▶ [Task directions] According to the essay on Chinese popular religion, why is it hard to consider Chinese popular religion a religion?

Pluralism Of ChinaEssay Preview: Pluralism Of ChinaReport this essayBeginning the semester we were asked a question, define religion. With my first thoughts, I scribbled down the conceptions of religion as I was taught through my Judaic background, “religion is a prescribed set of ideas and rules as given by a higher power to govern a body of people,” it was almost a reflex. Caught up in the common pretenses of Western Judeo-Christian religions, I was quite ignorant to the models of the many eastern religions that exist, especially the popular religions of China. It is hard to consider something as vast as Chinese popular religion a religion, when it has neither an organized body nor a clear set of sacred scriptures. There is a distinctive clash of ideals when viewing the (commonly) exclusivist nature of Western religions compared to those of the pluralistic Eastern. Chinese secular religion is influenced greatly by its participants. By examining and analyzing notable texts and concepts of Chinese popular religion we can see that it is worldly, pragmatic, and pluralistic within itself and the context of other religions. In many societies we see culture being shaped by the religion; however, in China we see culture shaping the religion.

Aerial feature coordinate data
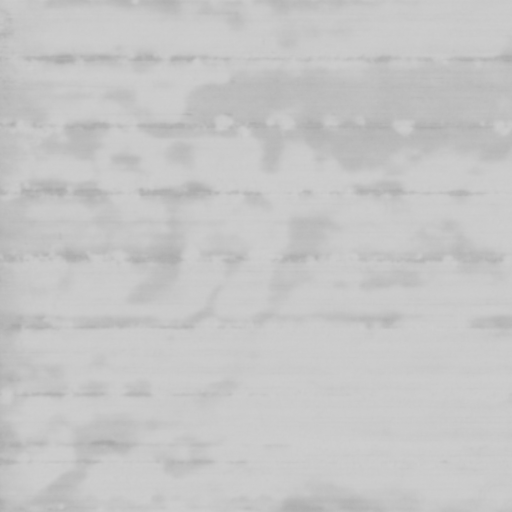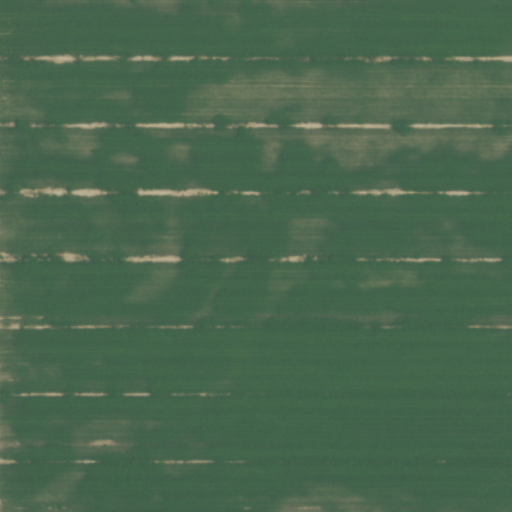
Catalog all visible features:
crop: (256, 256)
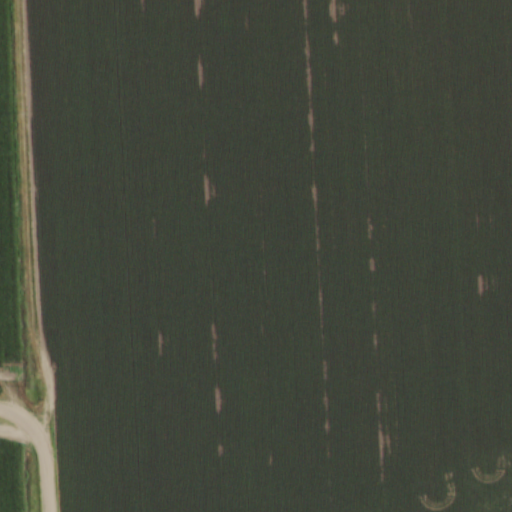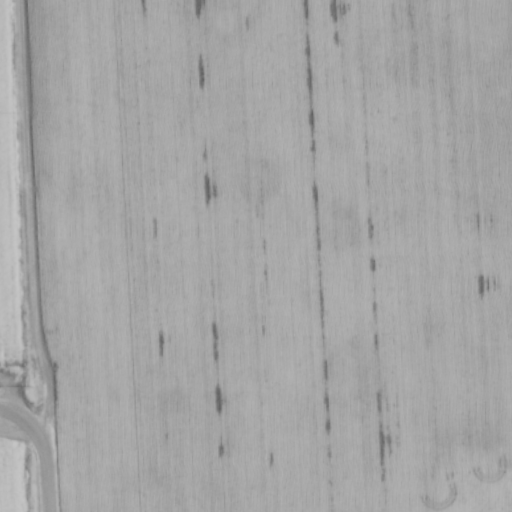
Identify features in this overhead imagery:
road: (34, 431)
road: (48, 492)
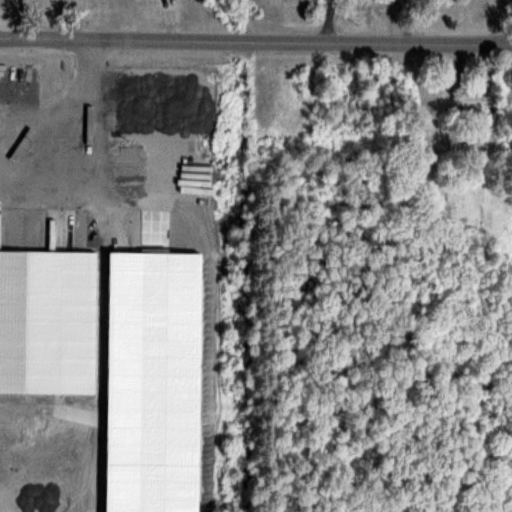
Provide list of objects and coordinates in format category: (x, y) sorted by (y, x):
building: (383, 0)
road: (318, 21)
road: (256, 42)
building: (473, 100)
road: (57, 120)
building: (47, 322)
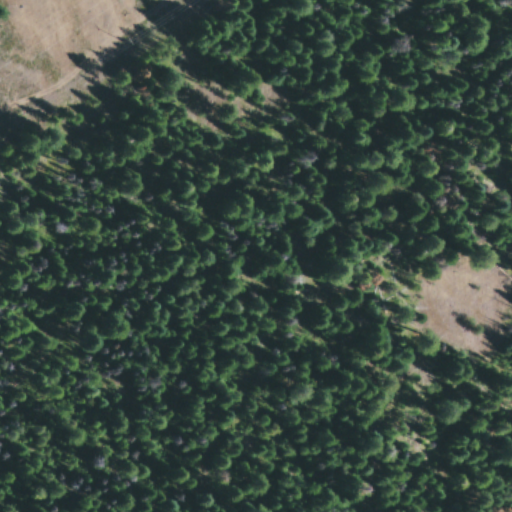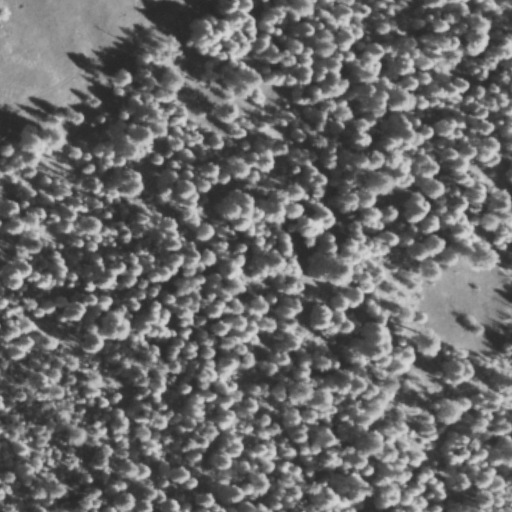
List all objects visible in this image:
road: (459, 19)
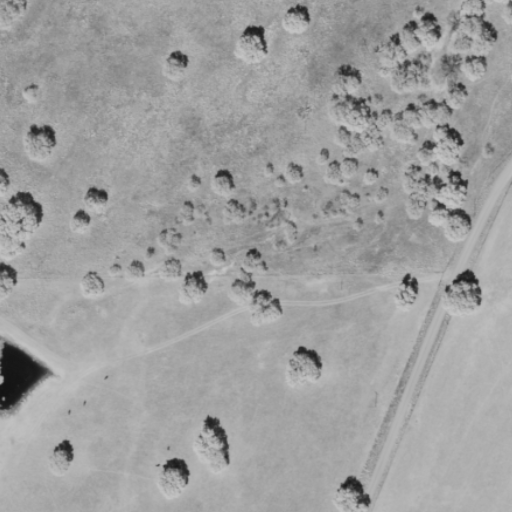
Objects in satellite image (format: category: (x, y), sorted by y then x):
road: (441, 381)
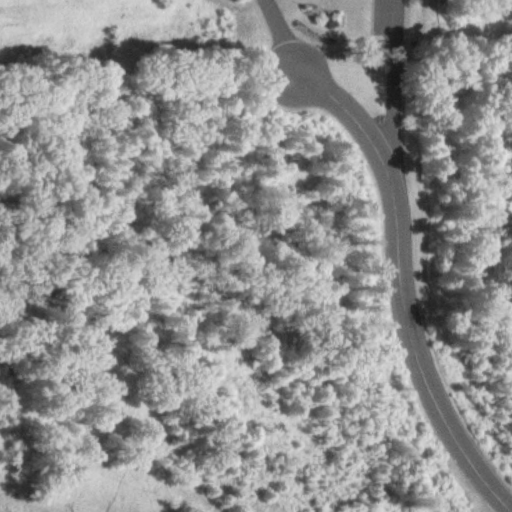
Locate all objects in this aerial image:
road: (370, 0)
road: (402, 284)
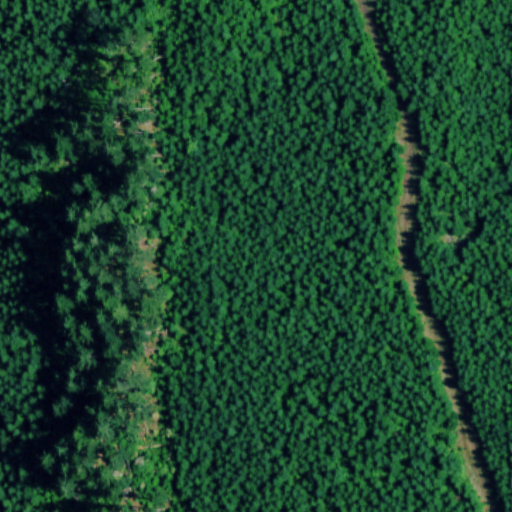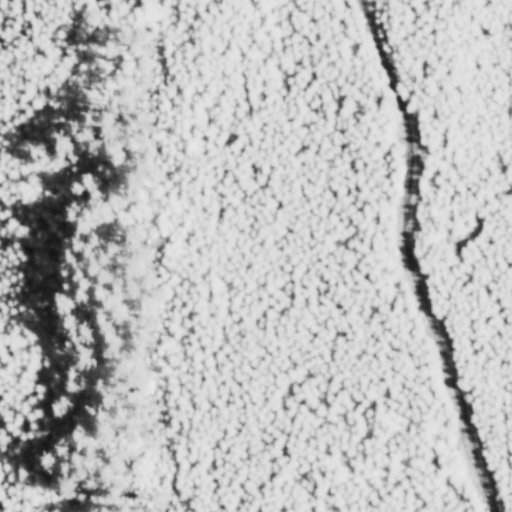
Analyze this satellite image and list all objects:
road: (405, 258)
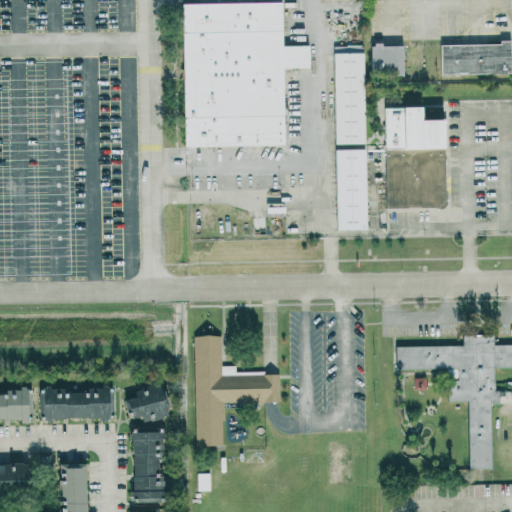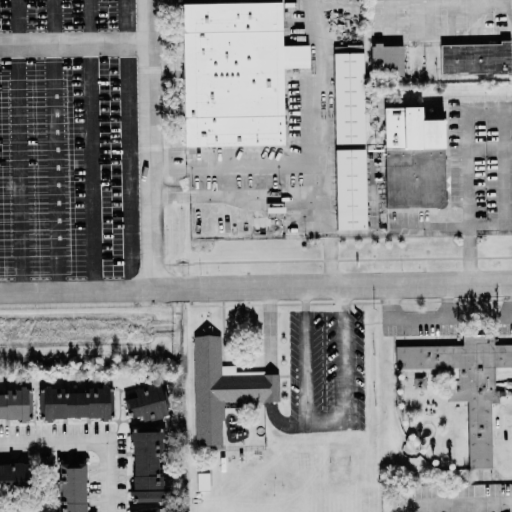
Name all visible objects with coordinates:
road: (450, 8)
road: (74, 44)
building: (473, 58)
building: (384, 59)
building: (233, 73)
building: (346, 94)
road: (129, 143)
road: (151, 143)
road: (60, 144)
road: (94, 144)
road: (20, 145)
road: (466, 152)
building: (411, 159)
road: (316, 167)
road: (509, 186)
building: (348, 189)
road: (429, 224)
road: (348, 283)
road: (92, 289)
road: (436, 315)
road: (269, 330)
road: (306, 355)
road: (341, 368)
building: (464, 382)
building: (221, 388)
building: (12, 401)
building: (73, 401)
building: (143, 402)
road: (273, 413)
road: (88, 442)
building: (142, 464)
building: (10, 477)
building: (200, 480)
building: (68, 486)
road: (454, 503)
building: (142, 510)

▶ [Response to the task] It is hard to consider Chinese popular religion a religion because it has neither an organized body nor a clear set of sacred scriptures.